* _SELECTED PASSAGE_

Marco configuration is two-level. One is equivalent to the regular Pylons configuration; the other is a framework-building level of interest mainly to framework developers. Either or both of these may be in XML, YAML, INI, Python, or another format, depending on what becomes feasable. The goal is to allow multiple configuration formats.
Pylons-level configuration can be further subdivided into application configuration and deployment configuration. Generally, application settings are identical in all deployments, and are set by the programmer in environment.py. Deployment settings are set by the sysadmin in the INI file. Pylons applications have not always made a distinction between the two, but some Marco developers feel strongly about separating them, so the config system will provide a way to do so. That doesn't mean you'll have to use that config system, however.
If Marco does go into production someday, Pylons 1.x will remain actively developed for at least a year after that, and bugfix/security support will continue for at least a few years.
User wishlist
What else would you like to see in Pylons?

* _TASKS TO COMPLETE_
1. List every configuration format that the passage on Marco configuration names.
2. Rewrite the stretch of the passage on Marco configuration from "If Marco does" through "see in Pylons?", using "maintained" in place of "actively developed".
The records that come next have no connection to the passage on Marco configuration.

* _GIVEN DATA_
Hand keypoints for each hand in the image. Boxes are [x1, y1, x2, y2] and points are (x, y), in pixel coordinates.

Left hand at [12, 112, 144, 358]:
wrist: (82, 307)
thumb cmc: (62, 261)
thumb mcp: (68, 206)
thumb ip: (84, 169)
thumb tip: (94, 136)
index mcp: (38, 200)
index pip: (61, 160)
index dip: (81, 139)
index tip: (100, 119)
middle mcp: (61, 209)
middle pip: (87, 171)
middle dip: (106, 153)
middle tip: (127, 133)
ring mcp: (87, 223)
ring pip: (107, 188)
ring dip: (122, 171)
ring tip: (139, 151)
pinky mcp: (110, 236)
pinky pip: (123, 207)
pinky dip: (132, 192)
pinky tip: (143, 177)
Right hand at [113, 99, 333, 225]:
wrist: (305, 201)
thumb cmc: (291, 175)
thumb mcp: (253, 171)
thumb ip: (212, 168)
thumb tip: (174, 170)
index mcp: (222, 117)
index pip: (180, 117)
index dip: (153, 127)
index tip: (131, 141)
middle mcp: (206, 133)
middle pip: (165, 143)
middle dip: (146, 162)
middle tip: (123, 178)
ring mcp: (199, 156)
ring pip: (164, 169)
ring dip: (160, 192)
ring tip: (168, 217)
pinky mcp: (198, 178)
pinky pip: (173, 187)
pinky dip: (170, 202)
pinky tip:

* _EXPECTED OUTPUTS_
1. XML, YAML, INI, Python

2.
If Marco does go into production someday, Pylons 1.x will remain maintained for at least a year after that, and bugfix/security support will continue for at least a few years.
User wishlist
What else would you like to see in Pylons?